TALLAHASSEE, Fla. (AP) _ Republicans wasted no time Monday in replacing Rep. Chris Dorworth as their choice for Florida House speaker in 2014-16.
They announced Rep. Steve Crisafulli as their new speaker-designate just minutes after a manual recount confirmed Dorworth's narrow defeat at the polls.
Democratic lawyer and retired firefighter Mike Clelland, a political newcomer, wound up 146 votes ahead of Dorworth. Both District 29 candidates are from Lake Mary in central Florida.
Dorworth last week wrote a farewell letter to fellow House Republicans, saying he did not expect the recounts to change the results, which proved correct.

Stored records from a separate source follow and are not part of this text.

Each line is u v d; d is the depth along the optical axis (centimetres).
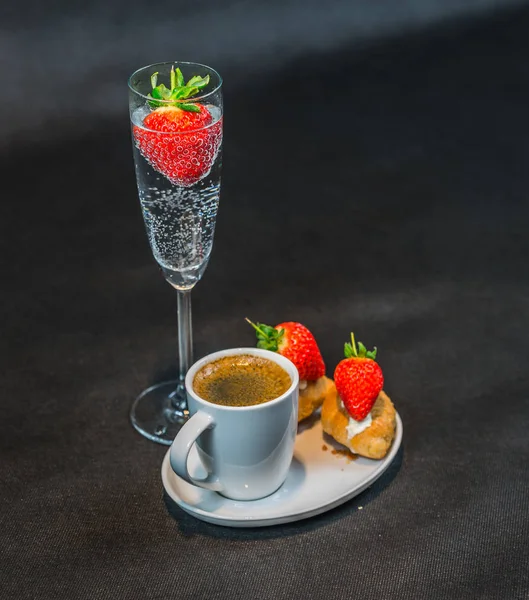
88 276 127
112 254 132
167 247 102
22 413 108
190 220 101
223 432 94
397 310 121
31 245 133
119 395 111
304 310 121
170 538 97
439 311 121
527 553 96
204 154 98
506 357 114
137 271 128
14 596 93
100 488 101
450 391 110
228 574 94
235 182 147
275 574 94
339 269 128
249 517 96
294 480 99
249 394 96
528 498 100
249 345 116
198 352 115
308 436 103
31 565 95
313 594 93
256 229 136
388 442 101
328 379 107
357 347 115
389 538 97
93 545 97
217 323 120
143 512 99
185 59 183
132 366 114
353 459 101
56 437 106
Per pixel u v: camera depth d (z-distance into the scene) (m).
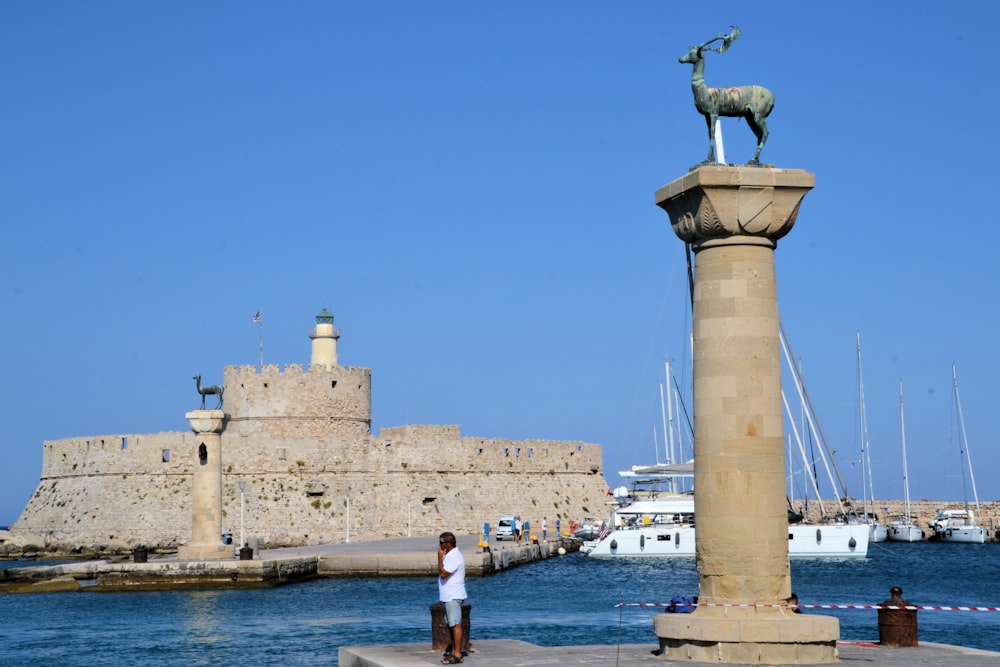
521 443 89.81
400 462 84.00
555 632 37.28
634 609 44.62
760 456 20.31
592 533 84.69
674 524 80.69
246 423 82.75
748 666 19.52
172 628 40.06
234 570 54.62
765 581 20.19
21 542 83.94
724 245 20.70
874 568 70.19
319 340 89.94
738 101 21.16
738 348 20.47
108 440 83.31
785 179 20.47
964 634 36.94
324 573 60.03
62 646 36.22
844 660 20.72
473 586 56.38
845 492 83.44
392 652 22.61
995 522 123.94
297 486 80.75
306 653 33.66
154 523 80.25
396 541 77.94
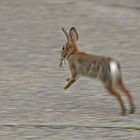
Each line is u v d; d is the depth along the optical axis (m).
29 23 22.62
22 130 10.94
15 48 18.89
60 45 19.36
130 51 18.34
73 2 26.55
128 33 20.94
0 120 11.58
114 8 25.36
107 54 17.94
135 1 27.00
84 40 19.92
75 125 11.16
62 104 12.73
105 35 20.69
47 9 25.09
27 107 12.52
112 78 11.66
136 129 10.88
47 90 13.98
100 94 13.58
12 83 14.67
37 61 17.20
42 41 19.92
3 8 25.20
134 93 13.61
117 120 11.48
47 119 11.61
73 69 12.57
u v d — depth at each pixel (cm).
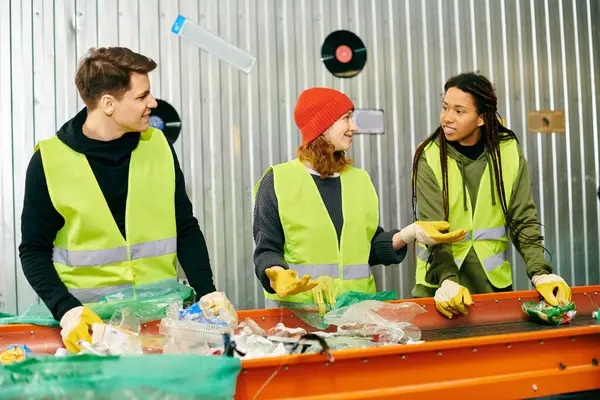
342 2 420
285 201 251
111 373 153
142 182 225
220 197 398
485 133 269
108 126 219
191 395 153
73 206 214
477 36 444
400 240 248
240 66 400
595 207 462
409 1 433
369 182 266
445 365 177
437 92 437
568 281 456
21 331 200
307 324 225
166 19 389
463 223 269
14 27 367
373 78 425
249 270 403
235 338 179
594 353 195
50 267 211
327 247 252
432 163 269
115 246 220
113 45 380
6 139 365
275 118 407
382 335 198
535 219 266
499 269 270
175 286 224
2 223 364
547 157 454
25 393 150
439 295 230
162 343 184
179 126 390
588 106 462
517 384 183
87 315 187
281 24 409
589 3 463
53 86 371
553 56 457
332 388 166
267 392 161
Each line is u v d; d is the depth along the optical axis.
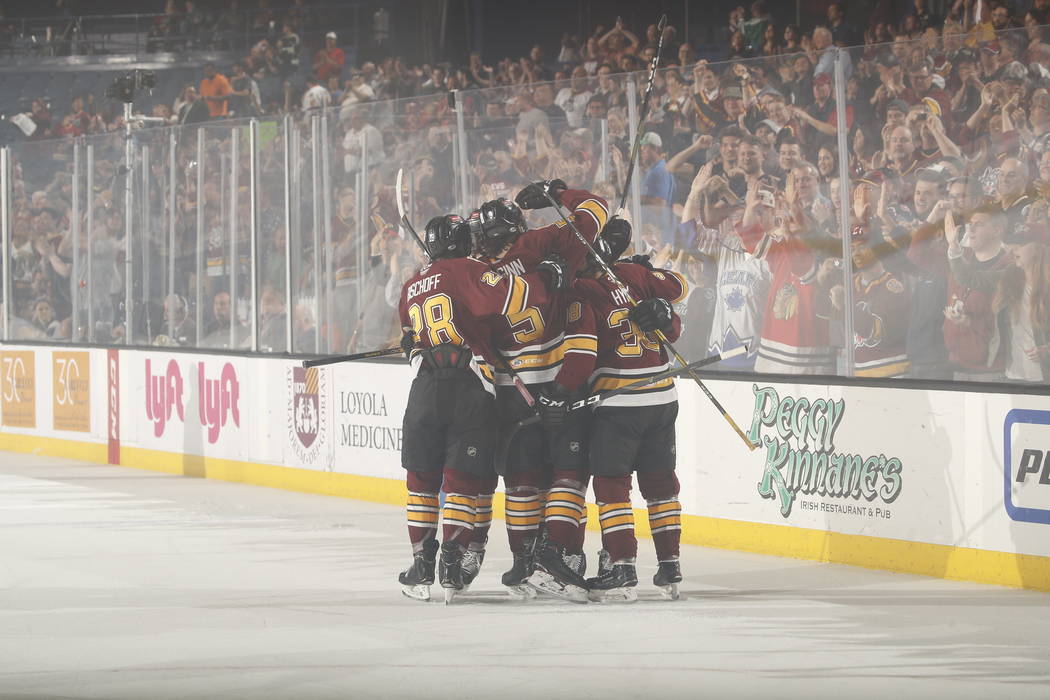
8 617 9.30
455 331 9.70
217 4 34.16
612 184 13.53
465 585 9.88
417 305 9.87
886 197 11.79
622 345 9.81
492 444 9.84
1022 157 11.14
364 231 15.66
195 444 17.78
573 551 9.77
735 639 8.53
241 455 17.08
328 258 16.08
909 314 11.73
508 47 28.47
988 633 8.70
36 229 20.52
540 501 10.05
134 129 20.08
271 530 13.24
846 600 9.85
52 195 20.19
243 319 17.28
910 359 11.74
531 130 14.12
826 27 19.95
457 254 10.02
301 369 16.20
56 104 33.38
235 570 11.13
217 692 7.29
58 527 13.45
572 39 24.52
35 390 20.64
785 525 11.82
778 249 12.44
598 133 13.62
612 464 9.70
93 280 19.66
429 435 9.89
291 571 11.09
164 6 35.88
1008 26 16.27
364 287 15.66
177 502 15.28
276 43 29.62
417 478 9.98
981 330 11.38
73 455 19.95
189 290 18.03
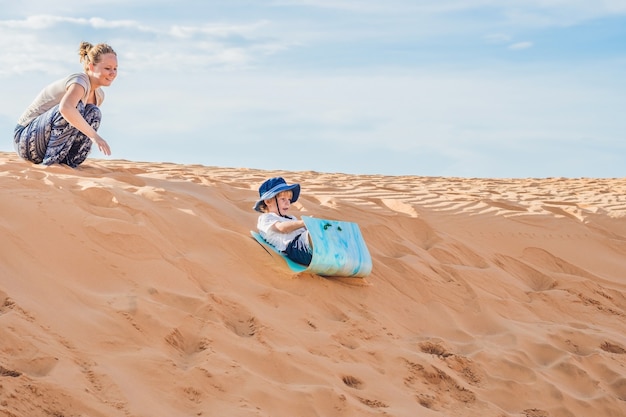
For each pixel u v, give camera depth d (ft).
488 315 19.79
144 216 17.84
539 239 26.68
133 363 12.56
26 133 21.86
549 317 21.34
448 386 15.56
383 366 15.56
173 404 11.97
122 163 40.57
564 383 16.94
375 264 20.30
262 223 19.04
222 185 24.76
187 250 17.72
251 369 13.73
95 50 21.44
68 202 16.92
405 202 26.53
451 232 25.26
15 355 11.70
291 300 17.10
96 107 21.95
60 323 12.99
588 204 33.09
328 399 13.32
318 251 17.98
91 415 10.93
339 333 16.35
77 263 15.16
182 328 14.19
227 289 16.60
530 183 49.47
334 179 40.60
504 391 15.96
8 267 14.08
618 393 17.07
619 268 26.50
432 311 19.31
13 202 16.08
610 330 21.36
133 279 15.48
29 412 10.54
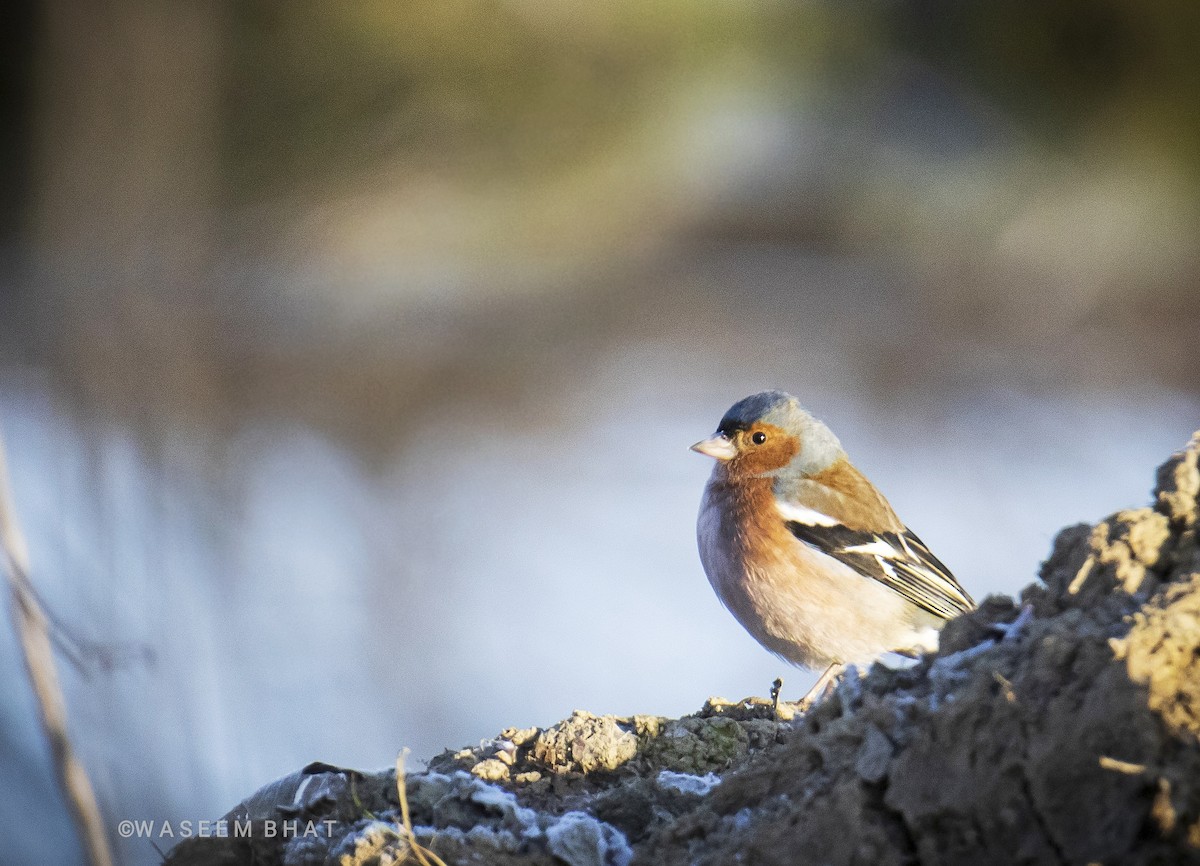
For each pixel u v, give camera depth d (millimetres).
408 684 9836
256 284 18844
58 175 16828
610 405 18188
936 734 3498
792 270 21953
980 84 21109
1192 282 19203
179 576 7988
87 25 16984
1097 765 3234
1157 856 3092
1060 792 3260
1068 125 20375
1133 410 17156
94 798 5289
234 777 7031
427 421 17797
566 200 21406
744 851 3684
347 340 18891
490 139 20875
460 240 20969
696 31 21328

Clelland had a slim 37-vote lead when regular ballots were counted Tuesday. That expanded to 123 votes after provisional ballots were counted Thursday, and then to 140 after a machine recount Sunday.
If Crisafulli can avoid a similar fate two years from now, he will succeed Rep. Will Weatherford, a Wesley Chapel Republican who will become speaker at the Legislature's post-election reorganization session on Nov. 20.
“I am proud of the way our Republican House members have handled the adversity that has come our way over the past week,'' Weatherford said in a statement.
Crisafulli is a real estate broker and agricultural businessman from Merritt Island on Florida's Space Coast. First elected to the House in 2008, he has strong roots in Florida politics. He is a cousin of Gov. Doyle E. Carlton, who held that office from 1929 through 1933, and grandson of Florida Supreme Court Chief Justice Vassar B. Carlton, who served on the high court from 1969 through 1974.
In a statement, Crisafulli said he understands “the weight of responsibility'' that has been put on his shoulders.
Dorworth was weighed down by a bitter divorce and personal financial issues including a foreclosure and negative net worth of up to $3 million.
Clelland juggled his education with a 26-year career as a firefighter. He earned a bachelor's degree in political science from the University of Central Florida and a law degree from Florida A&M University. He then started his own law firm in 2008 after retiring from the Longwood Fired Department as a battalion chief.